Sorrel’s father felt just the same. He was not a dragon-singer, he preferred to go looking for mushrooms or stealing hens’ eggs from poultry yards, and sometimes he took Sorrel with him because she was the eldest. How she loved prowling ‘round in the moonlight outside a house where humans lived, tricking their dogs and stealing eggs from under their chickens’ feathery behinds! She was soon so good at it that she would slip away even without her father and go where smoke climbed to the dark sky from the chimneys of a human house.

Humans eat the most peculiar things. Brownies think most of them are totally inedible. But there was one farm, not far from the valley of the dragons, that was said to give off the smell of mushrooms for miles around, because the farmer’s wife there knew how to find and dry the most delicious varieties. “Forget it,” Sorrel’s father told her when she’d asked about that farm. “They have a dog there, a big black dog.” But one night, when Sorrel was itching all over under her fur because her brothers had pushed her into the stinging nettles and she badly needed a few mushrooms to comfort her—for if it is true that only a brownie’s song can drive away the sadness of dragons, it’s just as true that only a tasty mushroom will make a sad brownie feel better—well, that night Sorrel prowled around the mushroom-scented farm on quiet brownie feet, with her skin itching. “So what if there’s a dog?” she whispered to herself as she crawled under the fence. “Dogs are stupid, dead stupid, even more stupid than squirrels, and that’s saying something.”

 

Well, perhaps the big black dog who guarded the farmyard really was stupid, perhaps it was even more stupid than a squirrel (which really would be rather stupid), but it had a very, very good nose. And it wasn’t chained up. Oh no.

Sorrel hadn’t gone far when the huge black shadow emerged from the night. She’d never known that dogs could be so big. This wasn’t a dog, it was a calf! And how horrible its hot breath smelled!

The dog chased her—chased her through the night, chased her relentlessly through thorns and thistles, uphill and downhill. Sorrel swerved sideways, she sobbed as she ran, she cursed herself for her recklessness—and she heard the huge black dog panting and gasping behind her. “I’m sure it’s never tasted a nice juicy brownie before,” she told herself despairingly. “I’m sure such a delicious smell has never risen to its big black nose! It’s going to eat me, skin and bones and all, that’s what it’s going to do, and no one will ever know I ended up inside its stomach! What a dreadful fate! When I’m only just twenty-three winters old—and is that any age for a brownie? No! No, it’s no age at all!”

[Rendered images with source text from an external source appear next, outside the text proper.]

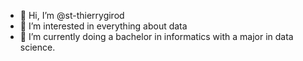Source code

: - 👋 Hi, I’m @st-thierrygirod
- 👀 I’m interested in everything about data 
- 🌱 I’m currently doing a bachelor in informatics with a major in data science.


<!---
st-thierrygirod/st-thierrygirod is a ✨ special ✨ repository because its `README.md` (this file) appears on your GitHub profile.
You can click the Preview link to take a look at your changes.
--->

She sobbed and stammered like this as her stumbling feet ran on, and then …

Then, all of a sudden, there was the dragon.

 

The jagged crest on his back covered the moon, and his scales shone like silver in the moonlight. And he was big, oh goodness, he was enormous! He lowered his head with its terrifying horns and examined Sorrel as if he had never in his life seen a brownie girl before, then he raised it again and looked at the dog as it came bounding through the undergrowth, panting. The snarl that emerged from the dragon’s chest was not very loud, but it sounded extremely menacing, and the dog put its tail between its legs—uttered a howl, and didn’t even glance at Sorrel before racing away just as fast as it had been running after her.

 

As for the dragon, he looked at Sorrel again. Sorrel stood with her knees trembling, not sure whether to run away like the dog or simply die of fright on the spot. But when she looked into those golden dragon eyes— “There’s no finer sight!” Wasn’t that what her mother always said? “No finer sight!”— when Sorrel looked into those eyes she suddenly wanted nothing in the world more than to drive away the sadness she saw there.

“What’s your name?” asked the dragon, and she could hear from his voice that he was still young.

“Sorrel,” she said softly, so softly that the dragon lowered his head again to hear her better. “What’s yours?”

“Firedrake,” replied the dragon.

So that was how the two of them met: Sorrel and Firedrake. Sorrel rode into the valley of the dragons on Firedrake’s back, and from then on she sang him to sleep on many wet and rainy nights—and she discovered that what her mother had told her was true: There’s nothing more wonderful in the world for a brownie than to be a dragon’s companion.